Problem to work on | In how many lines of the records does the word "набора" appear, with case counting? Give the number alone.

Text extractions at the page level
· · · ·

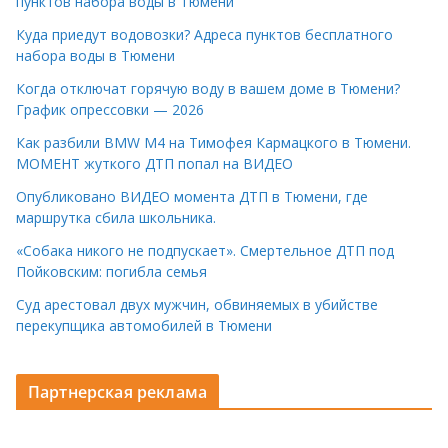
пунктов набора воды в Тюмени
Куда приедут водовозки? Адреса пунктов бесплатного
набора воды в Тюмени
Когда отключат горячую воду в вашем доме в Тюмени?
График опрессовки — 2026
Как разбили BMW M4 на Тимофея Кармацкого в Тюмени.
МОМЕНТ жуткого ДТП попал на ВИДЕО
Опубликовано ВИДЕО момента ДТП в Тюмени, где
маршрутка сбила школьника.
«Собака никого не подпускает». Смертельное ДТП под
Пойковским: погибла семья
Суд арестовал двух мужчин, обвиняемых в убийстве
перекупщика автомобилей в Тюмени
Партнерская реклама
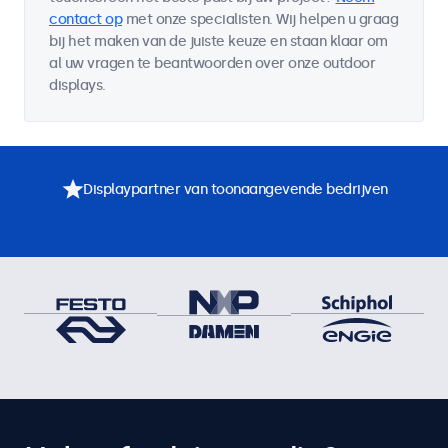
contact op
met onze specialisten. Wij helpen u graag
bij het maken van de juiste keuze en staan klaar om
al uw vragen te beantwoorden over onze outdoor
displays.
Displaypartner van toonaangevende bedrijven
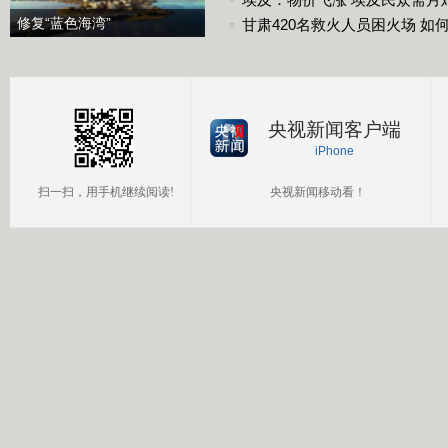
修复“蓝色海湾”
甘肃420名救火人员困火场 如
央视新闻客户端
iPhone
扫一扫，用手机继续阅读!
央视新闻移动看！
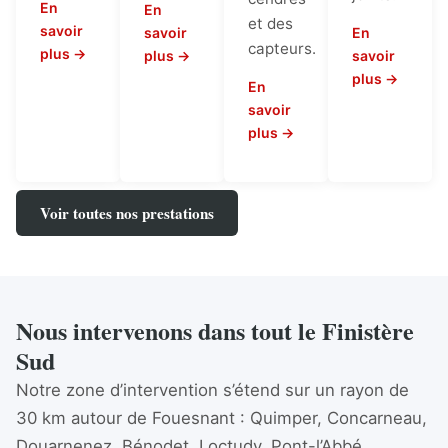
En
En
et des
savoir
savoir
En
capteurs.
plus →
plus →
savoir
plus →
En
savoir
plus →
Voir toutes nos prestations
Nous intervenons dans tout le Finistère
Sud
Notre zone d’intervention s’étend sur un rayon de
30 km autour de Fouesnant : Quimper, Concarneau,
Douarnenez, Bénodet, Loctudy, Pont-l’Abbé,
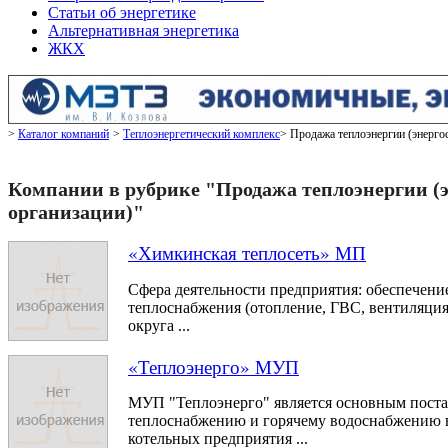
Статьи об энергетике
Альтернативная энергетика
ЖКХ
Каталог компаний
Теплоэнергетический комплекс
Продажа теплоэнергии (энерг
Компании в рубрике "Продажа теплоэнергии 
организации)"
«Химкинская теплосеть» МП
Сфера деятельности предприятия: обеспечени
теплоснабжения (отопление, ГВС, вентиляция
округа ...
«Теплоэнерго» МУП
МУП "Теплоэнерго" является основным поста
теплоснабжению и горячему водоснабжению в
котельных предприятия ...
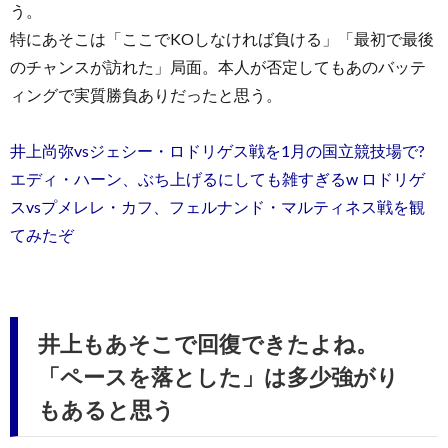
う。
特にあそこは「ここでKOしなければ負ける」「最初で最後
のチャンスが訪れた」局面。本人が否定してもあのバッテ
ィングで実質勝負ありだったと思う。
井上尚弥vsジェシー・ロドリゲス戦を1月の国立競技場で?
エディ・ハーン、ぶち上げるにしても雑すぎるw ロドリゲ
スvsプメレレ・カフ、フェルナンド・マルティネス戦を観
てみたぞ
井上もあそこで回復できたよね。
「ペースを落とした」は多少強がり
もあると思う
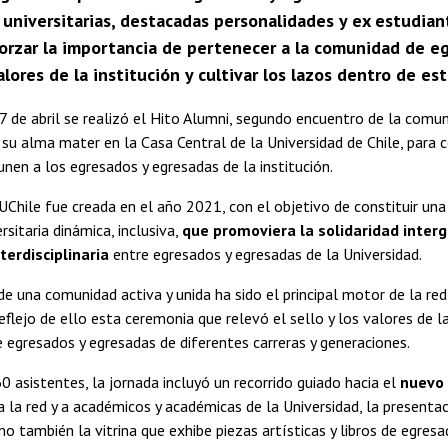
universitarias, destacadas personalidades y ex estudian
orzar la importancia de pertenecer a la comunidad de eg
valores de la institución y cultivar los lazos dentro de est
7 de abril se realizó el Hito Alumni, segundo encuentro de la comu
su alma mater en la Casa Central de la Universidad de Chile, para c
unen a los egresados y egresadas de la institución.
UChile fue creada en el año 2021, con el objetivo de constituir u
rsitaria dinámica, inclusiva,
que promoviera la solidaridad interg
terdisciplinaria
entre egresados y egresadas de la Universidad.
e una comunidad activa y unida ha sido el principal motor de la re
reflejo de ello esta ceremonia que relevó el sello y los valores de la
 egresados y egresadas de diferentes carreras y generaciones.
 asistentes, la jornada incluyó un recorrido guiado hacia el
nuevo 
 a la red y a académicos y académicas de la Universidad, la presenta
mo también la vitrina que exhibe piezas artísticas y libros de egres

· · · ·

Result for this exercise | 2